▶ [Job]
Pick out every line of the records below that contains the string "SESIUNE", matching case exactly, and copy each such line in full.

=== Record set ===

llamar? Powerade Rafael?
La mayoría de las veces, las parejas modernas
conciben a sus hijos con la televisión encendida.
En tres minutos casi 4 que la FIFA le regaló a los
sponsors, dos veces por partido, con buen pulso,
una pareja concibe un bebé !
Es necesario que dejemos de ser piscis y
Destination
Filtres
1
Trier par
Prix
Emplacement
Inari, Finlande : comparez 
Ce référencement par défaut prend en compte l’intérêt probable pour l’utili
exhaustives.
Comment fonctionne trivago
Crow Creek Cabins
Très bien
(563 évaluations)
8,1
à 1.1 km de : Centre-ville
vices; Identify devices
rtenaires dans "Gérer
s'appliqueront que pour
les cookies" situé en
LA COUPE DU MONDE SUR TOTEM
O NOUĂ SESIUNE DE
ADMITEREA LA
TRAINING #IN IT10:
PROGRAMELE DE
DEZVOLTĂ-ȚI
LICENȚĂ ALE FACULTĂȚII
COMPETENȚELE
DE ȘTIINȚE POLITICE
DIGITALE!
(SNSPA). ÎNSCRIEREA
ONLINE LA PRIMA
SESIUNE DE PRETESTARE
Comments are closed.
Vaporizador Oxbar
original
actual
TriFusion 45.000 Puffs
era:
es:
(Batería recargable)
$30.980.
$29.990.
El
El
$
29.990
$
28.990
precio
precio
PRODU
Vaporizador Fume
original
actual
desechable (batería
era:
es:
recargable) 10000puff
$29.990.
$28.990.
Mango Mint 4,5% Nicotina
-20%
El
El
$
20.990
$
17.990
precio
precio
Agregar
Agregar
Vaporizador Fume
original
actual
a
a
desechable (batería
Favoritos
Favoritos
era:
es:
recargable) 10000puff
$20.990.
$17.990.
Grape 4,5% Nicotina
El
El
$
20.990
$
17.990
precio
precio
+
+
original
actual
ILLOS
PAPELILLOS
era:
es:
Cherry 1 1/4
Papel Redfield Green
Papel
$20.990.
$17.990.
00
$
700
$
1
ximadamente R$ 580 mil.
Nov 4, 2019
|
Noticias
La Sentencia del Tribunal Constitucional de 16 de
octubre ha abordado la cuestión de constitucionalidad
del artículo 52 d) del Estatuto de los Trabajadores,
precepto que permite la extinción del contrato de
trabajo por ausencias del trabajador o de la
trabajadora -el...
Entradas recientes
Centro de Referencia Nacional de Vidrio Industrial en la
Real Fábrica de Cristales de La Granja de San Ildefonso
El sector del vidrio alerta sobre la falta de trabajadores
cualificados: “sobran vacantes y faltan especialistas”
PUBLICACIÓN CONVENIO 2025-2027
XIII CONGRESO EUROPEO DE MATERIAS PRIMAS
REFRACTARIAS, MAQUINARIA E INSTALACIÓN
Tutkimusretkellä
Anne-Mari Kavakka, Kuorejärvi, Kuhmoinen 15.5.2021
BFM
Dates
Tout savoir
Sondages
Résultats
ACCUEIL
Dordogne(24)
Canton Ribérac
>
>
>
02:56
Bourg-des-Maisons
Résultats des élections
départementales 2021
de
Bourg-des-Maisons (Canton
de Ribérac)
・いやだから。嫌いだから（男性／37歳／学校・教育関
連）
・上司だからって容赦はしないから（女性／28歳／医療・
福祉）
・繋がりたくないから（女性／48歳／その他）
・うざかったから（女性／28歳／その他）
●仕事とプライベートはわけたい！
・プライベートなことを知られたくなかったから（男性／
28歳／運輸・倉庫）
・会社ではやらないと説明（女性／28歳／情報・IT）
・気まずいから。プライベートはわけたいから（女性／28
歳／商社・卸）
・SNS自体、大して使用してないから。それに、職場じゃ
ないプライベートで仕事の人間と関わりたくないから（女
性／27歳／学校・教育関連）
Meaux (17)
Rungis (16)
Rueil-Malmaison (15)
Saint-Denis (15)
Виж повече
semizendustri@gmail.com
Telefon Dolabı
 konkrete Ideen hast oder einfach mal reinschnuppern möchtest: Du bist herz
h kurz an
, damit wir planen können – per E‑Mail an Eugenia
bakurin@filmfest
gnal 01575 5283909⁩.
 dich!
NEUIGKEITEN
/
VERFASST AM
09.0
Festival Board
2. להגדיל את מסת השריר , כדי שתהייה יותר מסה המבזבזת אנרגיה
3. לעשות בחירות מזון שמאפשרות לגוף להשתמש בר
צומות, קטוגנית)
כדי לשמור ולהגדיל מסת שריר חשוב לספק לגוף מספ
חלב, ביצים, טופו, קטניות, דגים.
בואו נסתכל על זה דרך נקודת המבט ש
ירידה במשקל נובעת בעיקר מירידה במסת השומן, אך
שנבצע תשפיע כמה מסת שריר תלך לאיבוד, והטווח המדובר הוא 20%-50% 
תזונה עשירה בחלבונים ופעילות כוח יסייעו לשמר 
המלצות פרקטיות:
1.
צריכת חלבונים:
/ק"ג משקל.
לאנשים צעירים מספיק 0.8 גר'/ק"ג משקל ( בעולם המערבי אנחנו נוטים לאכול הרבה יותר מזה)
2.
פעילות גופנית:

===

▶ [Answer box]
O NOUĂ SESIUNE DE
SESIUNE DE PRETESTARE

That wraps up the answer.